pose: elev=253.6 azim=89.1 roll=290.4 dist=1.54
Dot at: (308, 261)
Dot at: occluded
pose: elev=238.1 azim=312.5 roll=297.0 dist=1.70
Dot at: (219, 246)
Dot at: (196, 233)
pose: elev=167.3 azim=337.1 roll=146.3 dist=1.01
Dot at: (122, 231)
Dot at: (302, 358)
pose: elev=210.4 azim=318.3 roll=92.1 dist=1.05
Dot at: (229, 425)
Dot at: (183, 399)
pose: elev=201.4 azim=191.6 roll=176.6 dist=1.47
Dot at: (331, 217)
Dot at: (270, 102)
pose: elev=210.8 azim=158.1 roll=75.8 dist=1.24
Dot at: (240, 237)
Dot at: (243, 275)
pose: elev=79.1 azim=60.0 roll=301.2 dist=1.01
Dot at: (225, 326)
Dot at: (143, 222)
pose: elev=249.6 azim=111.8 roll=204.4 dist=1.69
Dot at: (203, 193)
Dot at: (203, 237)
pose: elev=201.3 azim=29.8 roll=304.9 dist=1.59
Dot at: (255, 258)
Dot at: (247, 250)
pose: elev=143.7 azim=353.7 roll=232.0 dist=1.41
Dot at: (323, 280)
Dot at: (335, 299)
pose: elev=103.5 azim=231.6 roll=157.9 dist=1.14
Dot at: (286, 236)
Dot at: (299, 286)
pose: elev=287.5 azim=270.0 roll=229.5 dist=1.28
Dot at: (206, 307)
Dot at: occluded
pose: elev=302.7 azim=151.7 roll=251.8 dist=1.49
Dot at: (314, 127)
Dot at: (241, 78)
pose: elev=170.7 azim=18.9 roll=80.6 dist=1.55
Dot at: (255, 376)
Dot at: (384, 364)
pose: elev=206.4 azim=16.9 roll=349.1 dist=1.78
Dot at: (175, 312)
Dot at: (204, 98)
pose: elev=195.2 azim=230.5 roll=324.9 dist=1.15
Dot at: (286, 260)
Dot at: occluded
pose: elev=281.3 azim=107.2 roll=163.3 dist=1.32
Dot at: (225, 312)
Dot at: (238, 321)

REQUIRED WORK
Copy out all of the data above word for word, every line in the same order.

WRITTEN ANSWER
pose: elev=253.6 azim=89.1 roll=290.4 dist=1.54
Dot at: (308, 261)
Dot at: occluded
pose: elev=238.1 azim=312.5 roll=297.0 dist=1.70
Dot at: (219, 246)
Dot at: (196, 233)
pose: elev=167.3 azim=337.1 roll=146.3 dist=1.01
Dot at: (122, 231)
Dot at: (302, 358)
pose: elev=210.4 azim=318.3 roll=92.1 dist=1.05
Dot at: (229, 425)
Dot at: (183, 399)
pose: elev=201.4 azim=191.6 roll=176.6 dist=1.47
Dot at: (331, 217)
Dot at: (270, 102)
pose: elev=210.8 azim=158.1 roll=75.8 dist=1.24
Dot at: (240, 237)
Dot at: (243, 275)
pose: elev=79.1 azim=60.0 roll=301.2 dist=1.01
Dot at: (225, 326)
Dot at: (143, 222)
pose: elev=249.6 azim=111.8 roll=204.4 dist=1.69
Dot at: (203, 193)
Dot at: (203, 237)
pose: elev=201.3 azim=29.8 roll=304.9 dist=1.59
Dot at: (255, 258)
Dot at: (247, 250)
pose: elev=143.7 azim=353.7 roll=232.0 dist=1.41
Dot at: (323, 280)
Dot at: (335, 299)
pose: elev=103.5 azim=231.6 roll=157.9 dist=1.14
Dot at: (286, 236)
Dot at: (299, 286)
pose: elev=287.5 azim=270.0 roll=229.5 dist=1.28
Dot at: (206, 307)
Dot at: occluded
pose: elev=302.7 azim=151.7 roll=251.8 dist=1.49
Dot at: (314, 127)
Dot at: (241, 78)
pose: elev=170.7 azim=18.9 roll=80.6 dist=1.55
Dot at: (255, 376)
Dot at: (384, 364)
pose: elev=206.4 azim=16.9 roll=349.1 dist=1.78
Dot at: (175, 312)
Dot at: (204, 98)
pose: elev=195.2 azim=230.5 roll=324.9 dist=1.15
Dot at: (286, 260)
Dot at: occluded
pose: elev=281.3 azim=107.2 roll=163.3 dist=1.32
Dot at: (225, 312)
Dot at: (238, 321)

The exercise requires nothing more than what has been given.